Written by: AFP Bookmark and Share
2007-12-11 17:07:46

Watford manager Adrian Boothroyd on the sidelines during the Premier League match against Liverpool in January 2007. Watford have said midfielder Al Bangura -- who claimed he fled witchcraft and threats to mutilate him in Sierra Leone -- has had his application to stay in Britain rejected.
  Watford manager Adrian Boothroyd on the sidelines during the Premier League match against Liverpool in January 2007. Watford have said midfielder Al Bangura -- who claimed he fled witchcraft and threats to mutilate him in Sierra Leone -- has had his application to stay in Britain rejected.
LONDON (AFP) - Watford midfielder Al Bangura, who claimed he fled witchcraft and threats to mutilate him in his native Sierra Leone, has had his application to stay in Britain rejected, his club said Tuesday.

"This is terrible news for Al and a big shock to everyone at Watford FC," the second-tier English Championship side's head of football operations, Iain Moody, said in a statement on the club's website.

"We are very sad and disappointed that he has not been granted leave to remain in the UK," added Moody.

"The Home Office will shortly initiate moves to immediately remove him from the country and as such we have instructed our legal advisers to begin preparing an appeal to this decision."

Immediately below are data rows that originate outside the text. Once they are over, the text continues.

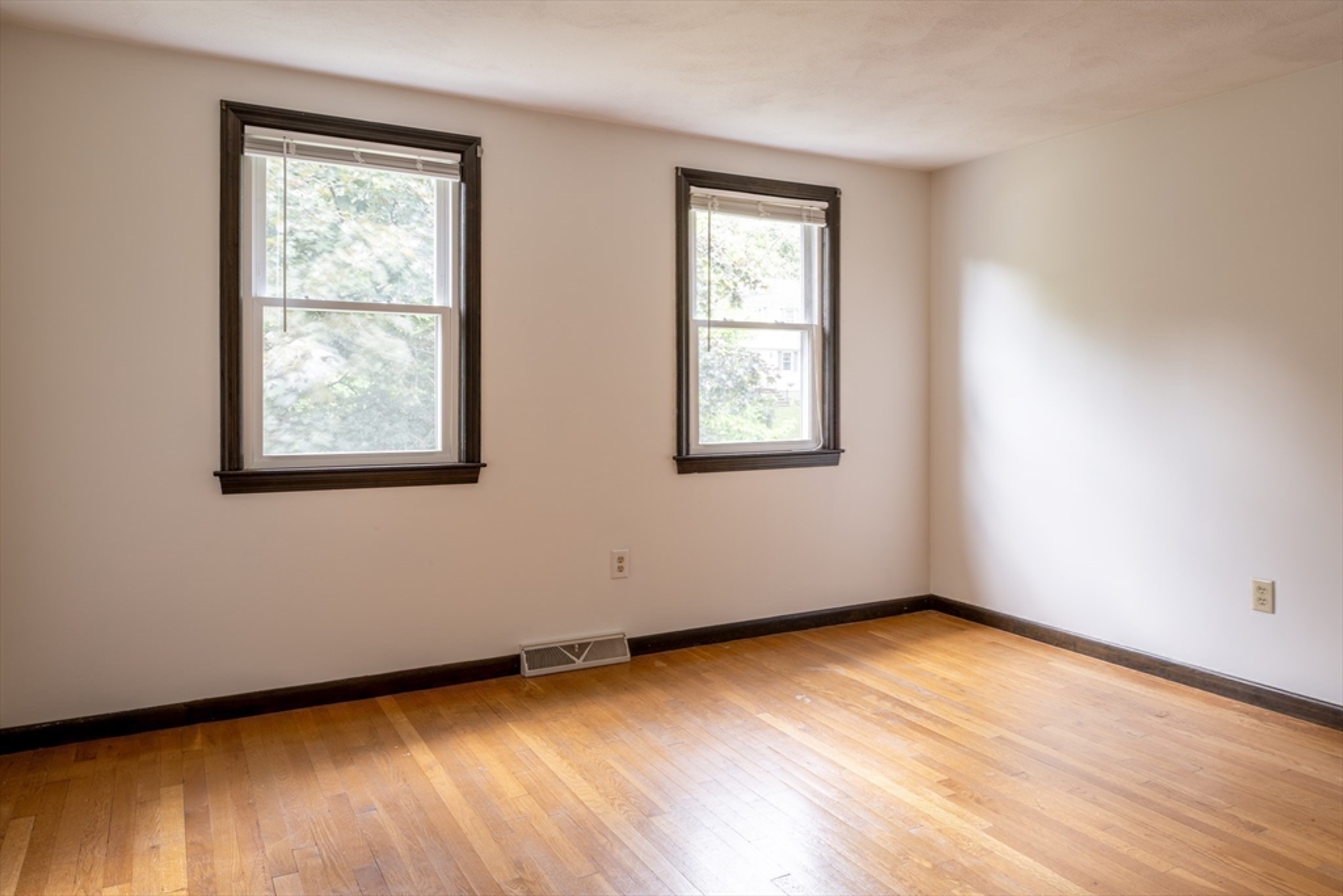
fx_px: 895
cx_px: 672
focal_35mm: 24
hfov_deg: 73.7
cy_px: 448
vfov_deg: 53.1
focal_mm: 24
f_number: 18
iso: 64
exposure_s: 1/1.67
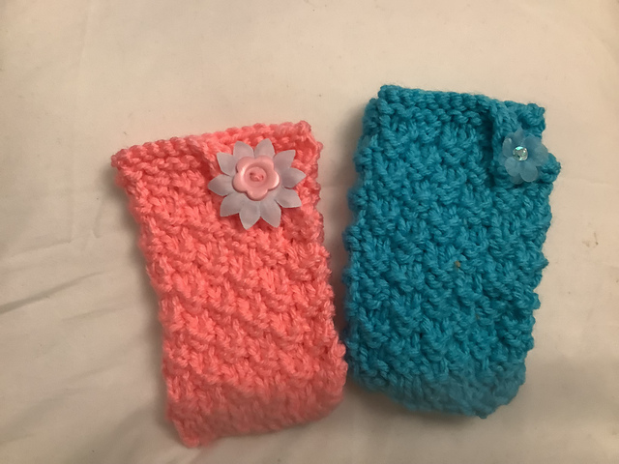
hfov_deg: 58.4
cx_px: 310
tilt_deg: -78.0
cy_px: 232
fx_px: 554
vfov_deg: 45.4
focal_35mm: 31
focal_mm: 3.3
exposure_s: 1/33
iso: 320
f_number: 2.4
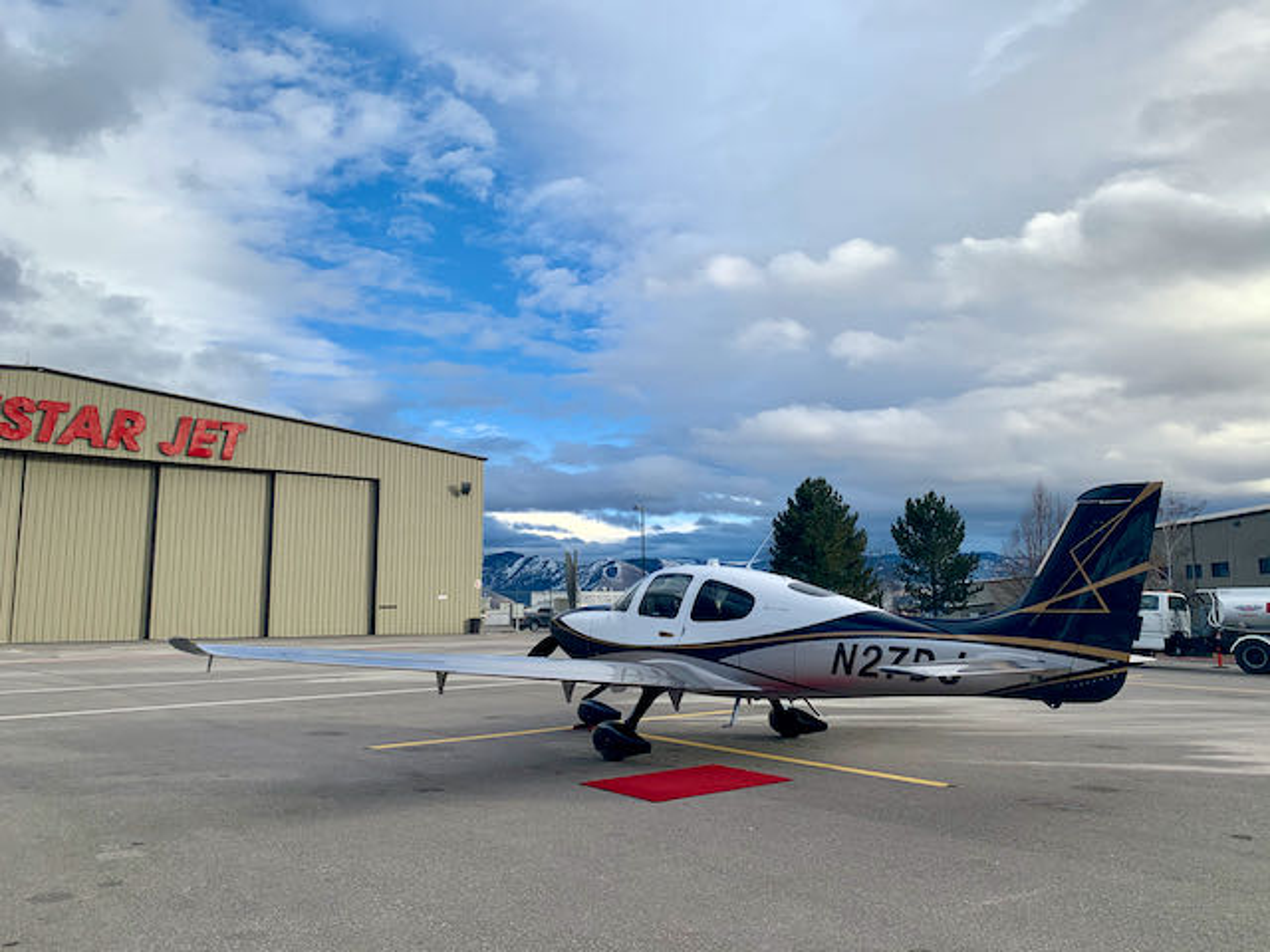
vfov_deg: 53.1
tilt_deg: +8.4
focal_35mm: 26
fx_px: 954
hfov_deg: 67.3
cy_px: 476
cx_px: 635
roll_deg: +0.2
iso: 25
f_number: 1.8
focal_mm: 4.25
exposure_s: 1/1718
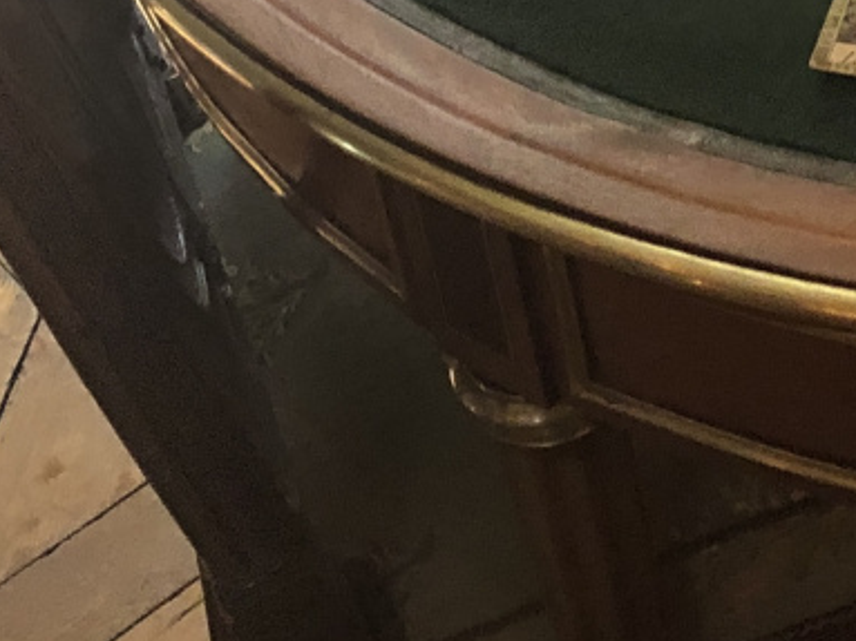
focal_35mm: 117
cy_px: -623
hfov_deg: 15.8
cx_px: 1171
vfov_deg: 11.5
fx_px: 2892
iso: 100
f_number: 1.8
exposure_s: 1/9
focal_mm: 3.99
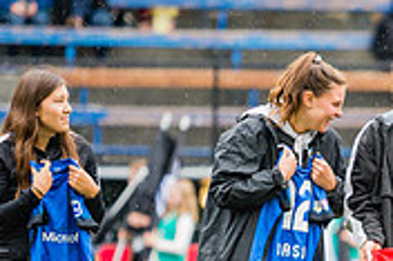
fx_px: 8638
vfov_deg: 1.7
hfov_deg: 2.6
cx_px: 419
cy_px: 274
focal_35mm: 792
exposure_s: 1/1000
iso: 1000
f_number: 2.8
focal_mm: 200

Moody said he was confident that "common sense and justice" would prevail and the 19-year-old would be allowed to stay in Britain.

Watford manager Adrian Boothroyd has described the teenager as one of the club's most promising talents and said it would be an "absolute disaster" if he were to be deported.

Boothroyd said he hoped Home Secretary Jacqui Smith might intervene.

"After the immigration hearing I said that I had faith in British justice but obviously I was totally mistaken because it's a completely ludicrous decision," he told Sky Sports.

"This country, great as it once was, seems to allow anybody in to send benefits wherever they fancy and we have one young man here who pays his taxes, has a fiancee and a newborn son and somebody somewhere thinks it's a good decision to send him back to Sierra Leone. It's ridiculous.

"We've been sent a document with the reasons why he's being deported and they are ridiculous.

"We are appealing and I only hope that rather than these pen-pushers someone higher up - perhaps the Home Secretary Jacqui Smith herself - can look at it and make a decent decision instead of the one we've got."

Bangura's asylum tribunal heard that he was trafficked to Britain from the impoverished west African country at the age of 15 and sexually assaulted, before seeking refuge as an unaccompanied minor.

The club said Bangura, who became a father for the first time less than two weeks ago, fears returning to Sierra Leone where his life could be in danger because of his late father's tribal associations.

He has no immediate family there and would have to leave behind his young son and girlfriend here, they added.

Watford said it was also unlikely he could reapply for a work permit to play professional football in Britain as Sierra Leone are ranked outside the top 70 footballing nations and he has never represented them at any level.

Bangura is currently sidelined with an ankle injury and has not played for the Hornets since late August.

Watford are currently two points clear at the top of the Championship as they try to return to the lucrative English Premier League following last season's relegation.

A Home Office spokeswoman told AFP they did not comment on individual cases while her counterpart at the Asylum and Immigration Tribunal said judgments were private to the parties involved.

But if a person wanted to appeal, they had 10 days to lodge an application with the tribunal to request permission to take the case to the Court of Appeal, she added.